Léo redouble son année. A la rentrée 2023, il intègre une nouvelle école, au système anglophone : “Cela se passe bien. Nous n’avons pas parlé spécifiquement de potentiels problèmes comportementaux ou de haut potentiel car, dans le cas de notre fils de 15 ans - à la limite du spectre autisitique - et du pays dans lequel nous sommes, nous considérons que cela n’est plus nécessaire.” Si les enfants HPI décrochent selon Florence Pâris, c’est souvent que leur parcours scolaire n’est pas assez personnalisé. “ils sont dans le moule des autres et se noient.” 

 

Scolariser un enfant à haut potentiel 

 


Pour Léo, l'expérience à l'étranger est une forme de thérapie, tout comme l’apprentissage de nouvelles langues 

 

vivre en expatriation avec un enfant HPI, une vie de famille à trouver

 

 

Trouver un environnement culturel et médical approprié 

Sur place, Laurent est ravi de pouvoir proposer une multitude d’activités à ses trois enfants, l’offre artistique et culturelle étant très variée : “Pour Léo, c’est une forme de thérapie bienvenue, tout comme l’apprentissage de nouvelles langues lorsque l’on vit à l’étranger.” Le papa se souvient d’ailleurs qu’à l’âge de 8 ans, Léo avait très vite cartonné en allemand, une nouvelle langue pour lui “Nous revenons sur cette idée de nourriture intellectuelle et d’apport culturel dont les enfants HPI ont besoin. L’apprentissage d’une langue est un parfait exemple” souligne Florence Pâris. 
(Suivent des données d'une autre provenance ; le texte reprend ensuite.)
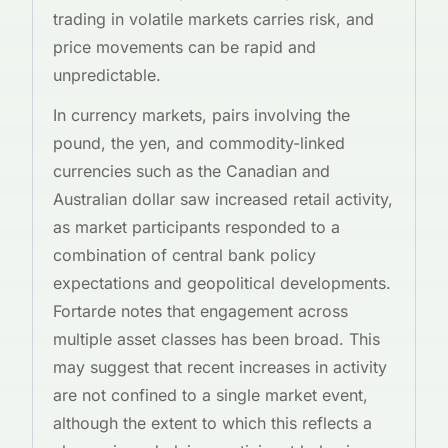
trading in volatile markets carries risk, and
price movements can be rapid and
unpredictable.
In currency markets, pairs involving the
pound, the yen, and commodity-linked
currencies such as the Canadian and
Australian dollar saw increased retail activity,
as market participants responded to a
combination of central bank policy
expectations and geopolitical developments.
Fortarde notes that engagement across
multiple asset classes has been broad. This
may suggest that recent increases in activity
are not confined to a single market event,
although the extent to which this reflects a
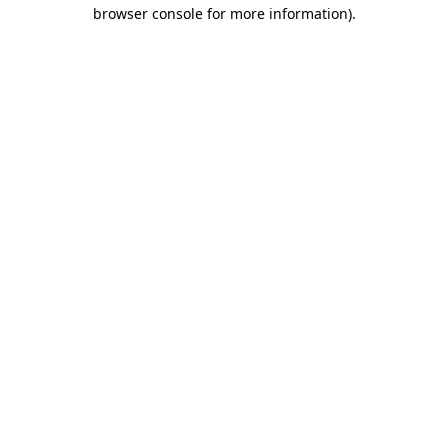
browser console for more information).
Autre satisfaction pour la famille expatriée, l’environnement médical “il est à la pointe ici. Notre fils est suivi une fois par semaine. Les praticiens sont disponibles dans toutes les langues” . Sur place, les parents ne ressentent pas forcément le besoin de se confier ou d’échanger, un besoin qui peut être recherché par d’autres : “Je conseille souvent aux parents de se diriger vers des associations pour HPI car ils peuvent échanger avec d’autres parents et suivre des ateliers thématiques. Les organismes de l’AFEHP ou de l’ANPEIP en France en réalisent à distance notamment” commente Florence Pâris. 

 

un jouet apprend à faire un dessin pour être inclus

 

 

Il ne faut pas se laisser noyer et passer à côté des beaux moments de la vie en famille. 

 

Aujourd’hui, Laurent et son épouse sont très favorables à d’autres expatriations à l’avenir “nous souhaitons que nos 3 enfants aient une belle vie et que le petit frère et la petite sœur de Léo ne subissent pas de conséquences particulières.” Anne-Laure Briand rappelle d’ailleurs qu’il est important d’accorder des temps de tête à tête avec chacun des enfants, d’un bienfait immense pour tous. “Léo a 15 ans maintenant. Il doit faire en sorte que tout aille bien pour lui et il le fait. Il ne faut pas se laisser noyer et passer à côté des beaux moments de la vie en famille. Il y a des moments difficiles mais notre adolescent atypique nous apporte tellement…” confie Laurent avec une grande émotion.